De telles positions risquent fort de dissuader les employeurs de laisser les salariés utiliser leurs propres moyens de communication et de procéder à des remboursements sur une base forfaitaire.
Pour tenir compte de l’évaluation particulièrement rapide en matière de NTIC depuis 2003, un nouvel arrêté serait donc bienvenu. Cela pourrait s’inscrire dans le choc de simplification !
Mise à disposition de matériel
En cas de mise à disposition de matériel tel que téléphone, ordinateur portable avec connexion Internet, les règles pour déterminer s’il existe un avantage en nature posent moins de difficulté.
Seule une mise à disposition permanente des moyens de communication est susceptible de constituer un avantage en nature devant être évalué et inclus dans l’assiette des cotisations de sécurité sociale.
Dès lors que l’usage privé est strictement prohibé ou se limite à une utilisation raisonnable pour les besoins ordinaires de la vie familiale, l’Administration considère que l’avantage en nature pourra être négligé.

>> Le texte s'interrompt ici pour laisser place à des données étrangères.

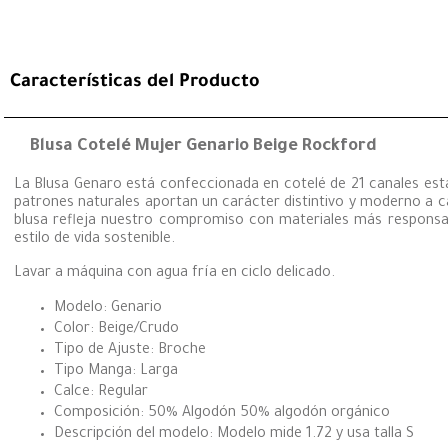
Características del Producto
Blusa Cotelé Mujer Genario Beige Rockford
La Blusa Genaro está confeccionada en cotelé de 21 canales esta
patrones naturales aportan un carácter distintivo y moderno a c
blusa refleja nuestro compromiso con materiales más responsable
estilo de vida sostenible.
Lavar a máquina con agua fría en ciclo delicado.
Modelo: Genario
Color: Beige/Crudo
Tipo de Ajuste: Broche
Tipo Manga: Larga
Calce: Regular
Composición: 50% Algodón 50% algodón orgánico
Descripción del modelo: Modelo mide 1.72 y usa talla S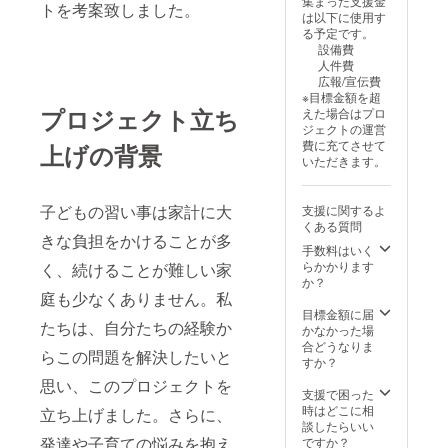
集まった支援金
トを考案致しました。
は以下に使用す
る予定です。
設備費
人件費
広報/宣伝費
※目標金額を超
プロジェクト立ち
えた場合はプロ
ジェクトの運営
費に充てさせて
上げの背景
いただきます。
子どもの習い事は家計に大
支援に関するよ
くある質問
きな負担をかけることが多
手数料はいく
らかかります
く、続けることが難しい家
か？
庭も少なくありません。私
目標金額に届
たちは、自分たちの経験か
かなかった場
合どうなりま
らこの問題を解決したいと
すか？
思い、このプロジェクトを
支援で困った
時はどこに相
立ち上げました。さらに、
談したらいい
発達や子育ての悩みを抱え
ですか？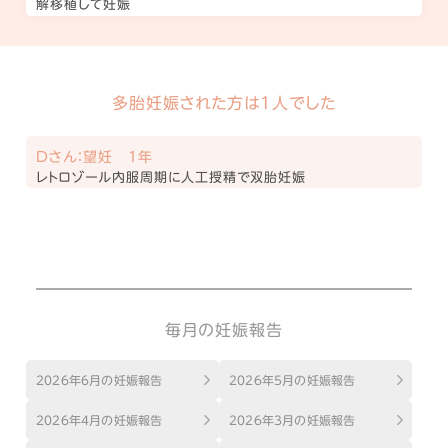
解移植して妊娠
多胎妊娠された方は1人でした
Dさん：望妊 1年
レトロゾール内服周期に人工授精で双胎妊娠
毎月の妊娠報告
2026年6月の妊娠報告
2026年5月の妊娠報告
2026年4月の妊娠報告
2026年3月の妊娠報告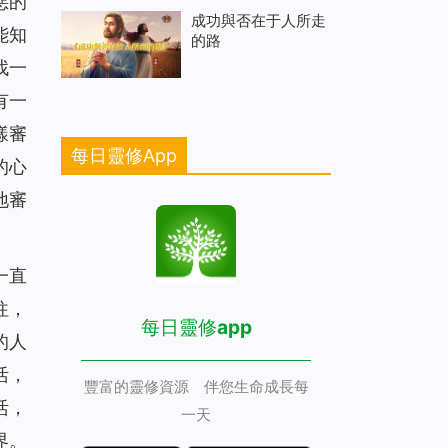
惡的
成功與否在于人所走
能知
的路
找一
有一
樣審
每日靈修App
的心
地審
一直
往，
每日靈修app
的人
活，
豐富的靈修資源 伴您生命成長每
活，
一天
界。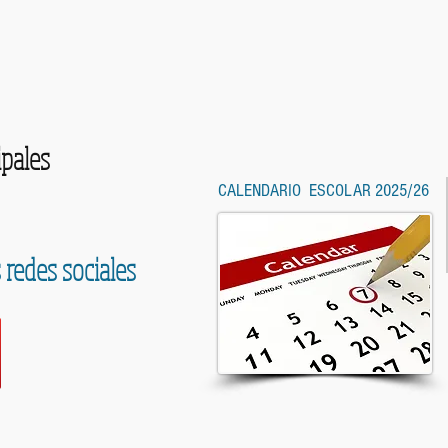
ipales
CALENDARIO ESCOLAR 2025/26
 redes sociales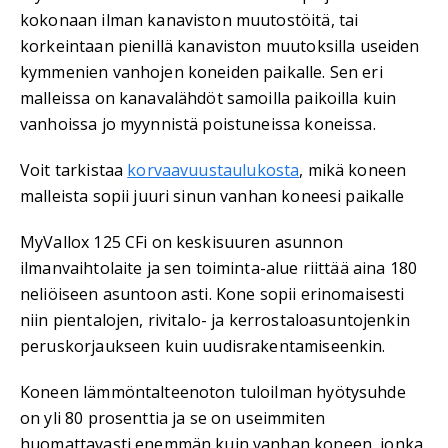
kokonaan ilman kanaviston muutostöitä, tai
korkeintaan pienillä kanaviston muutoksilla useiden
kymmenien vanhojen koneiden paikalle. Sen eri
malleissa on kanavalähdöt samoilla paikoilla kuin
vanhoissa jo myynnistä poistuneissa koneissa.
Voit tarkistaa
korvaavuustaulukosta
, mikä koneen
malleista sopii juuri sinun vanhan koneesi paikalle
MyVallox 125 CFi on keskisuuren asunnon
ilmanvaihtolaite ja sen toiminta-alue riittää aina 180
neliöiseen asuntoon asti. Kone sopii erinomaisesti
niin pientalojen, rivitalo- ja kerrostaloasuntojenkin
peruskorjaukseen kuin uudisrakentamiseenkin.
Koneen lämmöntalteenoton tuloilman hyötysuhde
on yli 80 prosenttia ja se on useimmiten
huomattavasti enemmän kuin vanhan koneen, jonka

En cas de contrôle, l’URSSAF pourra être amenée à vérifier si l’employeur veille au respect de l’interdiction et ne tolère pas en fait une utilisation personnelle sans limite comportant par exemple des appels à l’étranger alors même que les salariés ne sont pas censés, dans le cadre de leurs fonctions, avoir un quelconque lien avec l’étranger.
Si les moyens sont mis à disposition de façon permanente et que l’usage privé ne se limite pas à une utilisation raisonnable, c’est-à -dire à des appels et des connexions de courtes durées et de façon limitée, l’avantage devra être évalué soit en fonction des dépenses réellement engagées, soit sur la base d’un forfait.
L’évaluation selon les dépenses réelles s’avérera, la plupart du temps, difficile à effectuer.
L’employeur aura la faculté d’opter pour une évaluation forfaitaire, le forfait annuel correspondant à 10% de son coût d’achat ou d’abonnement.
Une telle règle a le mérite d’être simple à gérer.